### Written task
Copy the records below word for word, from the start of the records through the line containing "Rank the categories".

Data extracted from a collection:
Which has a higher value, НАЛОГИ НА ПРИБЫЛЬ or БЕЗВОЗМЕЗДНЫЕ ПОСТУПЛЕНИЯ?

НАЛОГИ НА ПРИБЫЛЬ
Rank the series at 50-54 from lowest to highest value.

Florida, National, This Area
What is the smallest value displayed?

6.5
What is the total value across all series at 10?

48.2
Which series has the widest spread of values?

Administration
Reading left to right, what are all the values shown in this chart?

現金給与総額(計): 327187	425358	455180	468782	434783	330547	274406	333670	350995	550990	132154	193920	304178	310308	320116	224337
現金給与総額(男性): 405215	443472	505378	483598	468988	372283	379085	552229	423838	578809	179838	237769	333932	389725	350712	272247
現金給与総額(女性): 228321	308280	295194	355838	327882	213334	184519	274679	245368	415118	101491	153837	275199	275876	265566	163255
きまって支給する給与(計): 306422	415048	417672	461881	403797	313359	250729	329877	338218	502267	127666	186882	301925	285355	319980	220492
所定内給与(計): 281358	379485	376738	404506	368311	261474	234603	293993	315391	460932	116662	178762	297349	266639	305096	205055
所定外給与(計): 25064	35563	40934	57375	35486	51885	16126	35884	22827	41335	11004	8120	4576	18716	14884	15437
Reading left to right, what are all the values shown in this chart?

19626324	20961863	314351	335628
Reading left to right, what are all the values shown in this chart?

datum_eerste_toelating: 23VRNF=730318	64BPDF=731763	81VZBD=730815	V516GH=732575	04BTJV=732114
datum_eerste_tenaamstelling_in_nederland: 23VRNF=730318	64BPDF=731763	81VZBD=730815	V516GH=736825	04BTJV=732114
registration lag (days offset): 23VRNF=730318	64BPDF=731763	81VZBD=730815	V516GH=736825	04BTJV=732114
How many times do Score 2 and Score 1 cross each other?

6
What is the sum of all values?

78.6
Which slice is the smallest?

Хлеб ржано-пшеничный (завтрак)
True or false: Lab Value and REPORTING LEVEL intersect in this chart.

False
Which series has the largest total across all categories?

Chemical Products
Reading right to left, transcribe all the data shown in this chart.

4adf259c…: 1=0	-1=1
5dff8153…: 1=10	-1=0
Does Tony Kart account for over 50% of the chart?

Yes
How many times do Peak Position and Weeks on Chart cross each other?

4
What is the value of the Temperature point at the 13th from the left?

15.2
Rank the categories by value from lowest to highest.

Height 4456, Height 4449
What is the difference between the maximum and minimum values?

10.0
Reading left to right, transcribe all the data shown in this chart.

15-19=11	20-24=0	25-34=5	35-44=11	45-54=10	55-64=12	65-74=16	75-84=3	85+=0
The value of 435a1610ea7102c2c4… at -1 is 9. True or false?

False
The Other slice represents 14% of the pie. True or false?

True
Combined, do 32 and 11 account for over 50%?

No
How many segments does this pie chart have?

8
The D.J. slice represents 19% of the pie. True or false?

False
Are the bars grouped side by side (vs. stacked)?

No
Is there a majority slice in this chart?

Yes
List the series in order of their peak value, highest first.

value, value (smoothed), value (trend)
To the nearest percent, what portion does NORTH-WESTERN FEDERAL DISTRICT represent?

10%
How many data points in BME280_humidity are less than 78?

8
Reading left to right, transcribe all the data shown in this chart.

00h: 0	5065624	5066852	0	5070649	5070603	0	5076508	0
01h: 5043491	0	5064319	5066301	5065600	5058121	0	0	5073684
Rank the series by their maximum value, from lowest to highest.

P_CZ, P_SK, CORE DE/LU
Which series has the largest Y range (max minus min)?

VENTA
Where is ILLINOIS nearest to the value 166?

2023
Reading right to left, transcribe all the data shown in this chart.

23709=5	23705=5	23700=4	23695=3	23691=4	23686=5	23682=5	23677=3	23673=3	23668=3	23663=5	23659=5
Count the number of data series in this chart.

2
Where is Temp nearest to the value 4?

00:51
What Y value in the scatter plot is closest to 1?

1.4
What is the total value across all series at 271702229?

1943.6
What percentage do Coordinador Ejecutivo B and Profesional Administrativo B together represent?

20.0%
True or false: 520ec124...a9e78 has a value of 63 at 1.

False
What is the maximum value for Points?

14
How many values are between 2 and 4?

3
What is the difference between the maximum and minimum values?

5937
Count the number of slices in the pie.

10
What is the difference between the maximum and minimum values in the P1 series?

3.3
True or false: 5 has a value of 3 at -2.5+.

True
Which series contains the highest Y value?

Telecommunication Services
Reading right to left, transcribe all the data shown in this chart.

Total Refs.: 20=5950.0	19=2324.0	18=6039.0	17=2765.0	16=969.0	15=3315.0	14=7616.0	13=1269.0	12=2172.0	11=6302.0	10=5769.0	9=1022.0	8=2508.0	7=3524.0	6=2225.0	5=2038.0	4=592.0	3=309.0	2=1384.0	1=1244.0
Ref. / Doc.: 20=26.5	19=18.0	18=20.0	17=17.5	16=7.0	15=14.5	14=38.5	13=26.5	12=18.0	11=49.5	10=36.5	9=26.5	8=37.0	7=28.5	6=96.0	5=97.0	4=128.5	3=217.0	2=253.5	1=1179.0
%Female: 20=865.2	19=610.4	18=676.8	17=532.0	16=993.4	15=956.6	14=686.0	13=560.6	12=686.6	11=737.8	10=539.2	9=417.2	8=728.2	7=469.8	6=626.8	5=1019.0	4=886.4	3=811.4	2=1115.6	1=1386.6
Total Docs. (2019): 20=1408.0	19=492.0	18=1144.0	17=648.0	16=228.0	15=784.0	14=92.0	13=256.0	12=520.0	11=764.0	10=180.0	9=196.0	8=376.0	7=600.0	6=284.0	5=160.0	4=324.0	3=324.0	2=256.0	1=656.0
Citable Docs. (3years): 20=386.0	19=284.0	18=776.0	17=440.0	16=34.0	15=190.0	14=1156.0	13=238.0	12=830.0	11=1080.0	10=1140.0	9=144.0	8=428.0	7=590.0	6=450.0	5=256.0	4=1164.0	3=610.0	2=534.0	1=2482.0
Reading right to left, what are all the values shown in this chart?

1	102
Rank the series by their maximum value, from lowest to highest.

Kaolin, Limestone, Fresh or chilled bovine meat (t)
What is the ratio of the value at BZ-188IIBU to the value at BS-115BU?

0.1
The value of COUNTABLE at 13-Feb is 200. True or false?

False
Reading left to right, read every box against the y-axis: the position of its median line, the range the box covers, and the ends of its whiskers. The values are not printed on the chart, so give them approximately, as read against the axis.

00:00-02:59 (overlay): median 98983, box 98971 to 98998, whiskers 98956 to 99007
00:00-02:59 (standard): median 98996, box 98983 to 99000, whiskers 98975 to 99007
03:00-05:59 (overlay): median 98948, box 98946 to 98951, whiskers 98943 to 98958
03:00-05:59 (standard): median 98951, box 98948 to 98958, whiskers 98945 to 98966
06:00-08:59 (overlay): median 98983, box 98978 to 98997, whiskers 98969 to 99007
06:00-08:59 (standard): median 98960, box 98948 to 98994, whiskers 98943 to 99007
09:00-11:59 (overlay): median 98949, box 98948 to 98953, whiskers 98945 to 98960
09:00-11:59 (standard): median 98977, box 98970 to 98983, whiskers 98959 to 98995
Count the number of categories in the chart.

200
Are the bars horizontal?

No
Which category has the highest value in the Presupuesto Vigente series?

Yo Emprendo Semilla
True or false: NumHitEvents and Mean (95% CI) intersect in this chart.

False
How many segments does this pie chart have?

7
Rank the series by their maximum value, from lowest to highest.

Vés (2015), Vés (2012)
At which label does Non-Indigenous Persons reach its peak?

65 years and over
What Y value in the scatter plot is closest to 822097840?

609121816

### Solution for this exercise
Which has a higher value, НАЛОГИ НА ПРИБЫЛЬ or БЕЗВОЗМЕЗДНЫЕ ПОСТУПЛЕНИЯ?

НАЛОГИ НА ПРИБЫЛЬ
Rank the series at 50-54 from lowest to highest value.

Florida, National, This Area
What is the smallest value displayed?

6.5
What is the total value across all series at 10?

48.2
Which series has the widest spread of values?

Administration
Reading left to right, what are all the values shown in this chart?

現金給与総額(計): 327187	425358	455180	468782	434783	330547	274406	333670	350995	550990	132154	193920	304178	310308	320116	224337
現金給与総額(男性): 405215	443472	505378	483598	468988	372283	379085	552229	423838	578809	179838	237769	333932	389725	350712	272247
現金給与総額(女性): 228321	308280	295194	355838	327882	213334	184519	274679	245368	415118	101491	153837	275199	275876	265566	163255
きまって支給する給与(計): 306422	415048	417672	461881	403797	313359	250729	329877	338218	502267	127666	186882	301925	285355	319980	220492
所定内給与(計): 281358	379485	376738	404506	368311	261474	234603	293993	315391	460932	116662	178762	297349	266639	305096	205055
所定外給与(計): 25064	35563	40934	57375	35486	51885	16126	35884	22827	41335	11004	8120	4576	18716	14884	15437
Reading left to right, what are all the values shown in this chart?

19626324	20961863	314351	335628
Reading left to right, what are all the values shown in this chart?

datum_eerste_toelating: 23VRNF=730318	64BPDF=731763	81VZBD=730815	V516GH=732575	04BTJV=732114
datum_eerste_tenaamstelling_in_nederland: 23VRNF=730318	64BPDF=731763	81VZBD=730815	V516GH=736825	04BTJV=732114
registration lag (days offset): 23VRNF=730318	64BPDF=731763	81VZBD=730815	V516GH=736825	04BTJV=732114
How many times do Score 2 and Score 1 cross each other?

6
What is the sum of all values?

78.6
Which slice is the smallest?

Хлеб ржано-пшеничный (завтрак)
True or false: Lab Value and REPORTING LEVEL intersect in this chart.

False
Which series has the largest total across all categories?

Chemical Products
Reading right to left, transcribe all the data shown in this chart.

4adf259c…: 1=0	-1=1
5dff8153…: 1=10	-1=0
Does Tony Kart account for over 50% of the chart?

Yes
How many times do Peak Position and Weeks on Chart cross each other?

4
What is the value of the Temperature point at the 13th from the left?

15.2
Rank the categories by value from lowest to highest.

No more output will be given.